WORK TASK:
Transcribe the listing underneath, keeping each word exact and omitting the images.

-------

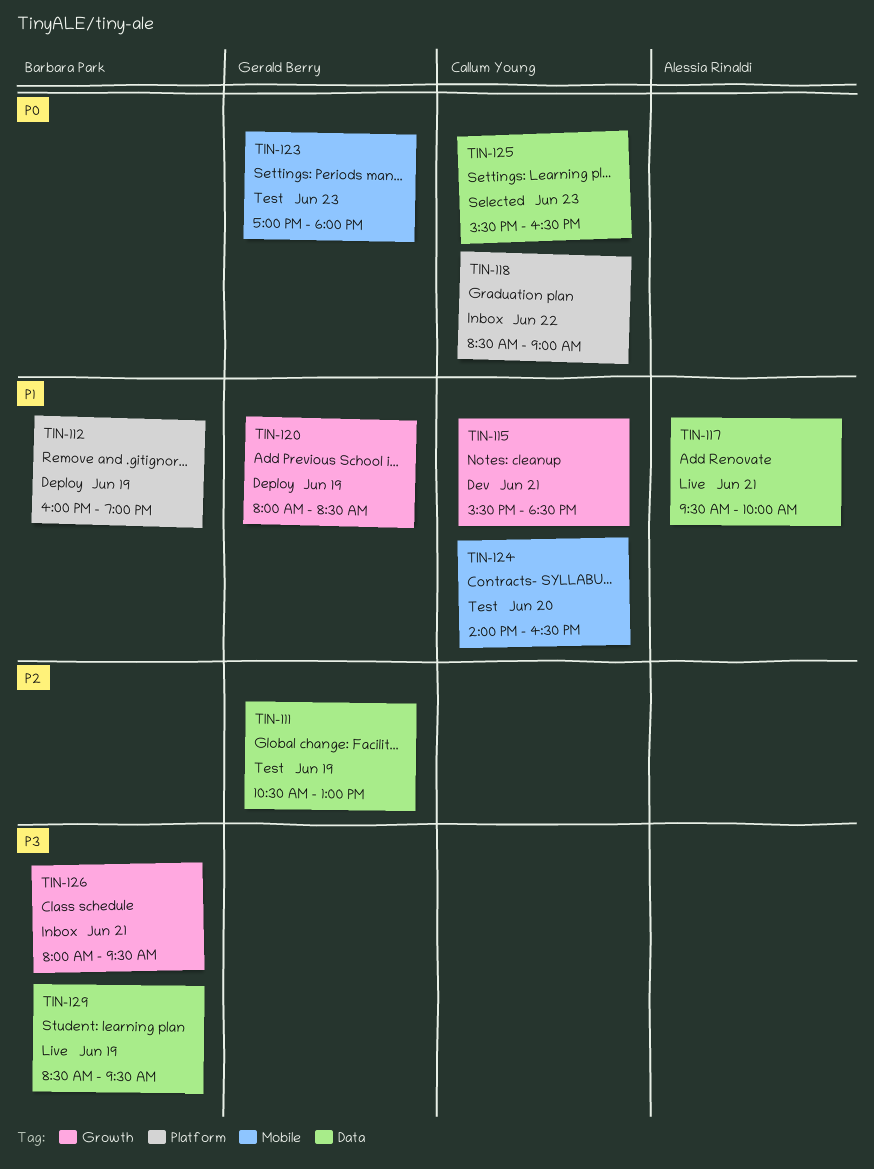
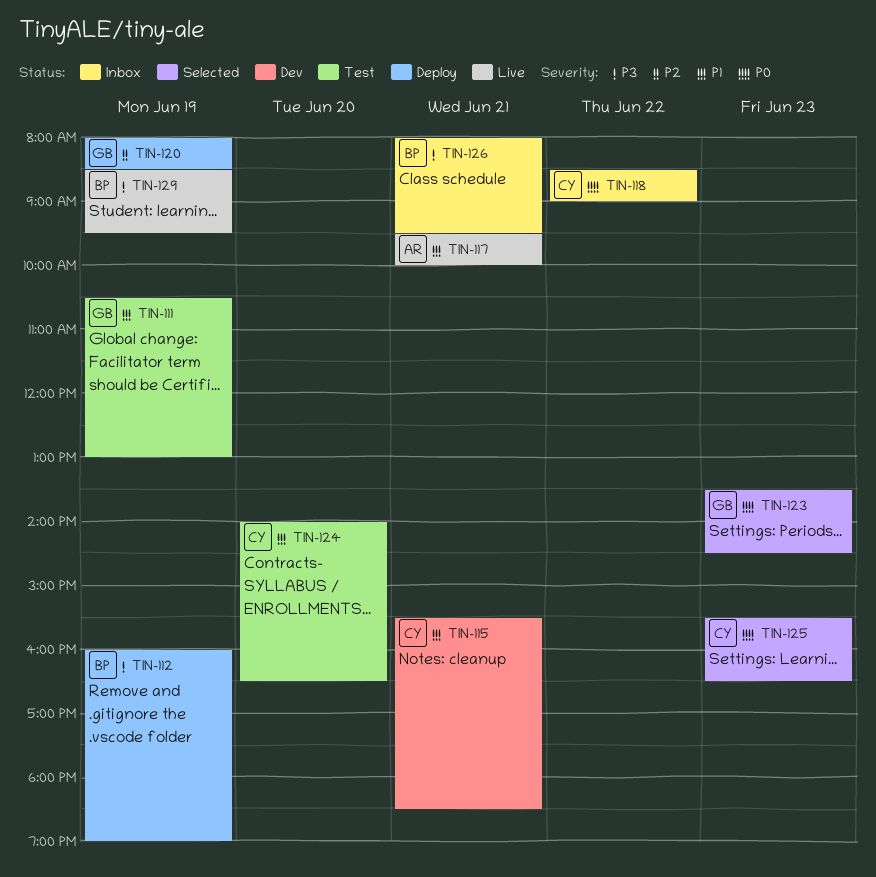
TIN-111, priority: P2 -> P1
TIN-112, priority: P1 -> P3
TIN-120, priority: P1 -> P2
TIN-123, status: Test -> Selected
TIN-123, begins: 17:00 -> 13:30
TIN-123, ends: 18:00 -> 14:30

-------

COMPLETED EXERCISE:
TIN-111, priority: P2 -> P1
TIN-112, priority: P1 -> P3
TIN-120, priority: P1 -> P2
TIN-123, status: Test -> Selected
TIN-123, begins: 17:00 -> 13:30
TIN-123, ends: 18:00 -> 14:30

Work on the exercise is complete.